The gap in protection had existed since the directives were transposed into U.K. law in 1992, but the union said the pandemic gave the matter "a particular salience and significance."

The Department for Work and Pensions and the Department for Business, Energy and Industrial Strategy had argued that the EU's definition of work extends only to those "employed by an employer," which had properly been transposed into domestic law.

The departments also said that there are other forms of protection in the U.K. for workers who are not employees that meet the EU's minimum standards, even if they are not identical.

The judge ruled in favor of the government on one of the union's claims. He found that EU law that imposed a duty on employers to ensure the health and safety of their workers in every aspect of their work had in fact been reflected in domestic law.

But he found against the U.K. on the rest of the claim, which focused on the rights of workers to refuse to work because of a perceived danger and the use of PPE.

The union said that all gig economy workers will be able exercise their rights to health and safety protection and PPE once the government takes the steps required under the ruling — including by taking legal action against employers who dismiss them for refusing to work in poor conditions.

"Key workers have been calling for greater protection throughout the pandemic, and this has largely fallen on the deaf ears of their employers," Alex Marshall, union president, said in a statement. "This ruling is long overdue, and the IWGB expects that, in the light of this clear ruling, the U.K. government will now take urgent legislative measures to ensure workers' safety."

The question for the judge focused only on whether the U.K. had properly implemented EU law, which is binding until the end of the transition period on Dec. 31. The judge said he was not required to consider whether individual businesses were doing enough to protect their workers.

A government spokesperson said it acknowledges the judgment "and will set out our formal response shortly,"

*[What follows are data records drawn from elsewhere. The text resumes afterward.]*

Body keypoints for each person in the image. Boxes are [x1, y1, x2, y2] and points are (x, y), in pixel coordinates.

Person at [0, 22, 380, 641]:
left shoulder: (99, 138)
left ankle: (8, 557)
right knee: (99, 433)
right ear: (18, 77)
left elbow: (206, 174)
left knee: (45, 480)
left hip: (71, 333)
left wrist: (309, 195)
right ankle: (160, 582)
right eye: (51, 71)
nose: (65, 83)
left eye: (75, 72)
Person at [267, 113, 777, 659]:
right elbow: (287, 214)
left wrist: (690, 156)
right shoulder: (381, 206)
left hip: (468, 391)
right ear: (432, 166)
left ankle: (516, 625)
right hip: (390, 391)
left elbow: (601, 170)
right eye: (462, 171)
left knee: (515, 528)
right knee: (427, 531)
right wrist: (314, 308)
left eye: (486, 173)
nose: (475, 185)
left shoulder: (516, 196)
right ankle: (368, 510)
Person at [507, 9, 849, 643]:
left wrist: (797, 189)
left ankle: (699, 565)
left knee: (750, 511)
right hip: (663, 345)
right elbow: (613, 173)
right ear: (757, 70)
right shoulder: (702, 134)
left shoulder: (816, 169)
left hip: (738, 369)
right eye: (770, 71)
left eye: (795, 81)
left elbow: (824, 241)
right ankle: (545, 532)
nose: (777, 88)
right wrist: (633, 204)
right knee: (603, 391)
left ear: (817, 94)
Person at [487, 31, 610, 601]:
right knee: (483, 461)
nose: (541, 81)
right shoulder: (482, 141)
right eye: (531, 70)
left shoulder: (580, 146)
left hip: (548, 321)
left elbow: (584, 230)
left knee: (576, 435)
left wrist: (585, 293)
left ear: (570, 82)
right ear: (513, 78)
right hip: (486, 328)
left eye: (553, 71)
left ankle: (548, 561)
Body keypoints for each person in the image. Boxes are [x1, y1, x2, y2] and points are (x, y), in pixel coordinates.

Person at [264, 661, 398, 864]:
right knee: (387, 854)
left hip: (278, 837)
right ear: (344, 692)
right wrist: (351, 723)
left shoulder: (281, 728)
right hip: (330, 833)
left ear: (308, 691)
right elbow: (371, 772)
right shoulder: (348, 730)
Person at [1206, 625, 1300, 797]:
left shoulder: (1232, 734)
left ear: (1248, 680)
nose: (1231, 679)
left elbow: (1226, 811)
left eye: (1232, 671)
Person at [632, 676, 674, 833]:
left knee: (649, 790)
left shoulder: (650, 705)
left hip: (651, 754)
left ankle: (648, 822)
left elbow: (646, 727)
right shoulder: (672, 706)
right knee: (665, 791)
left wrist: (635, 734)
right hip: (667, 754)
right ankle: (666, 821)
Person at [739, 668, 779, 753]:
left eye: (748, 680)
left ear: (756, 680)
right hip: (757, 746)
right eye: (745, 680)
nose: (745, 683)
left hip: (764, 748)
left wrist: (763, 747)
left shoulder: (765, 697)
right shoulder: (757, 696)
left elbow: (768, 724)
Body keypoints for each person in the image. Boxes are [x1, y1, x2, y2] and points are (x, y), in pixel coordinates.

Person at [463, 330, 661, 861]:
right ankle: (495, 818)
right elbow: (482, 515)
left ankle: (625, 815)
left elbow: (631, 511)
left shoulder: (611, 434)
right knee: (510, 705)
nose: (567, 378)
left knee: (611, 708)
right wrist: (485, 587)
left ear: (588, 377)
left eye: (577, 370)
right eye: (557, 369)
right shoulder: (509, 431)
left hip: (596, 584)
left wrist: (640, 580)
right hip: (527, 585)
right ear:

According to the ruling, the union's legal department handled some 144 queries about COVID-19 between the start of March and mid-May.

The union also received 50 requests for assistance from couriers claiming they had not been provided with PPE and that social distancing was not being enforced while they waited for collections outside restaurants. There were also cases of medical couriers complaining that the COVID-19 samples they were delivering had not been packaged properly, the ruling said.

The gig economy now accounts for at least 4.7 million workers in the U.K., according to the union.

The union is represented by Ijeoma Omambala QC and Cyril Adjei of Old Square Chambers, instructed by Harrison Grant Solicitors.

The Secretary of State for Work and Pensions, The Secretary of State For Business, Energy and Industrial Strategy and the Health and Safety Executive are represented by Caspar Glyn QC and Tom Brown of Cloisters, instructed by the Government Legal Department.

The case is R (The Independent Workers' Union of Great Britain) v. Secretary of State for Work and Pensions and another, case number CO/1887/2020, in the High Court of Justice of England and Wales.